* LISTING
----
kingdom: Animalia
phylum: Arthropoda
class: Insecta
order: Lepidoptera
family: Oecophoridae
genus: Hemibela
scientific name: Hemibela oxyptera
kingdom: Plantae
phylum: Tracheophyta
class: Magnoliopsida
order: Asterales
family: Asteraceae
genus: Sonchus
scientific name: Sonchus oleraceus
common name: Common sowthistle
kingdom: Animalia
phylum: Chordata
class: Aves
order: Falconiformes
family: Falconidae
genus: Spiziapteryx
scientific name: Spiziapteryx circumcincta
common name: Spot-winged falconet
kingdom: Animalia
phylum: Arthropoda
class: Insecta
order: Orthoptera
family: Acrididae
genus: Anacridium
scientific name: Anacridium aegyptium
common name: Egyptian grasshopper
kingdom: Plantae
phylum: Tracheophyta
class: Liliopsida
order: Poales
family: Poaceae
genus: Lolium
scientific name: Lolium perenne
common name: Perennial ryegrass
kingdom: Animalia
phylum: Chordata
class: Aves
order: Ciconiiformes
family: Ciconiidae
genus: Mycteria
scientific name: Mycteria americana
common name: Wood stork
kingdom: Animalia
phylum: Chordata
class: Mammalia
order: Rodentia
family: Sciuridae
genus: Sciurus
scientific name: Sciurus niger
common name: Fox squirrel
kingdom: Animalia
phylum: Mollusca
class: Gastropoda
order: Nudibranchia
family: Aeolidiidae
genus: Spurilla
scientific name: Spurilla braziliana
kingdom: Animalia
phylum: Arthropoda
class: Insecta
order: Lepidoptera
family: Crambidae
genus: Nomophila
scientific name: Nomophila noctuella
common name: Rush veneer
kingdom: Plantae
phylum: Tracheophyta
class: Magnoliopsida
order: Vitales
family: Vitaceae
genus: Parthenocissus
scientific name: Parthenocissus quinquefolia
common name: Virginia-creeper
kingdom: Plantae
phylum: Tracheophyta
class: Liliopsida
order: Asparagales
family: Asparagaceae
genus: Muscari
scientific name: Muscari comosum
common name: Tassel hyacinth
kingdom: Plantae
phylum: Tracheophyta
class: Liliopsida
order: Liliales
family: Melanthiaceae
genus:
----
* EXERCISE DETAILS
Repeat every one of the lines above word for word, keeping their order.

* THE REPLY
kingdom: Animalia
phylum: Arthropoda
class: Insecta
order: Lepidoptera
family: Oecophoridae
genus: Hemibela
scientific name: Hemibela oxyptera
kingdom: Plantae
phylum: Tracheophyta
class: Magnoliopsida
order: Asterales
family: Asteraceae
genus: Sonchus
scientific name: Sonchus oleraceus
common name: Common sowthistle
kingdom: Animalia
phylum: Chordata
class: Aves
order: Falconiformes
family: Falconidae
genus: Spiziapteryx
scientific name: Spiziapteryx circumcincta
common name: Spot-winged falconet
kingdom: Animalia
phylum: Arthropoda
class: Insecta
order: Orthoptera
family: Acrididae
genus: Anacridium
scientific name: Anacridium aegyptium
common name: Egyptian grasshopper
kingdom: Plantae
phylum: Tracheophyta
class: Liliopsida
order: Poales
family: Poaceae
genus: Lolium
scientific name: Lolium perenne
common name: Perennial ryegrass
kingdom: Animalia
phylum: Chordata
class: Aves
order: Ciconiiformes
family: Ciconiidae
genus: Mycteria
scientific name: Mycteria americana
common name: Wood stork
kingdom: Animalia
phylum: Chordata
class: Mammalia
order: Rodentia
family: Sciuridae
genus: Sciurus
scientific name: Sciurus niger
common name: Fox squirrel
kingdom: Animalia
phylum: Mollusca
class: Gastropoda
order: Nudibranchia
family: Aeolidiidae
genus: Spurilla
scientific name: Spurilla braziliana
kingdom: Animalia
phylum: Arthropoda
class: Insecta
order: Lepidoptera
family: Crambidae
genus: Nomophila
scientific name: Nomophila noctuella
common name: Rush veneer
kingdom: Plantae
phylum: Tracheophyta
class: Magnoliopsida
order: Vitales
family: Vitaceae
genus: Parthenocissus
scientific name: Parthenocissus quinquefolia
common name: Virginia-creeper
kingdom: Plantae
phylum: Tracheophyta
class: Liliopsida
order: Asparagales
family: Asparagaceae
genus: Muscari
scientific name: Muscari comosum
common name: Tassel hyacinth
kingdom: Plantae
phylum: Tracheophyta
class: Liliopsida
order: Liliales
family: Melanthiaceae
genus:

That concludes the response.